### To-do item:
Quote every line verbatim, from the one containing "有朋友建议，立刻开始删帖。把过去四年发过的所有帖子，删得干干净净。后台完全清空。" through the last line.

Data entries
━━━━

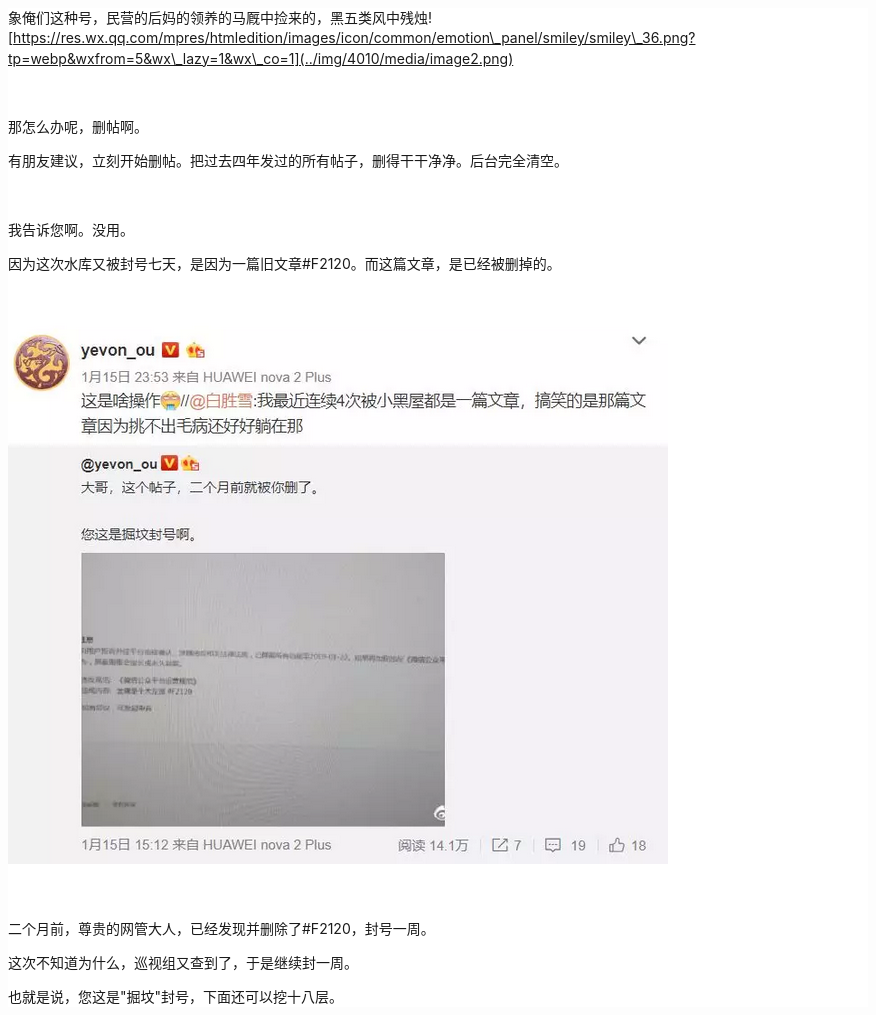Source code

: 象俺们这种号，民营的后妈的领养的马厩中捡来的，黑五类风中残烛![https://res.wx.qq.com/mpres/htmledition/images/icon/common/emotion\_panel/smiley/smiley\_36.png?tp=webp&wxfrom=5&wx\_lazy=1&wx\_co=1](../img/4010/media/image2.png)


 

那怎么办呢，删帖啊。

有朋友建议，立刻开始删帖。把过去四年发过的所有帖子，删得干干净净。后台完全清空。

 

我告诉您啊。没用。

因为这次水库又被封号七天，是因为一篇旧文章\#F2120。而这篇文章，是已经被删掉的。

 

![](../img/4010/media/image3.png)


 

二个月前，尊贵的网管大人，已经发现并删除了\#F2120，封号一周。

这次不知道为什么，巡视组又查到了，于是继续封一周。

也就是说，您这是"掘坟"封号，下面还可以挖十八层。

━━━━

### Answer to the problem:
有朋友建议，立刻开始删帖。把过去四年发过的所有帖子，删得干干净净。后台完全清空。

 

我告诉您啊。没用。

因为这次水库又被封号七天，是因为一篇旧文章\#F2120。而这篇文章，是已经被删掉的。

 

![](../img/4010/media/image3.png)


 

二个月前，尊贵的网管大人，已经发现并删除了\#F2120，封号一周。

这次不知道为什么，巡视组又查到了，于是继续封一周。

也就是说，您这是"掘坟"封号，下面还可以挖十八层。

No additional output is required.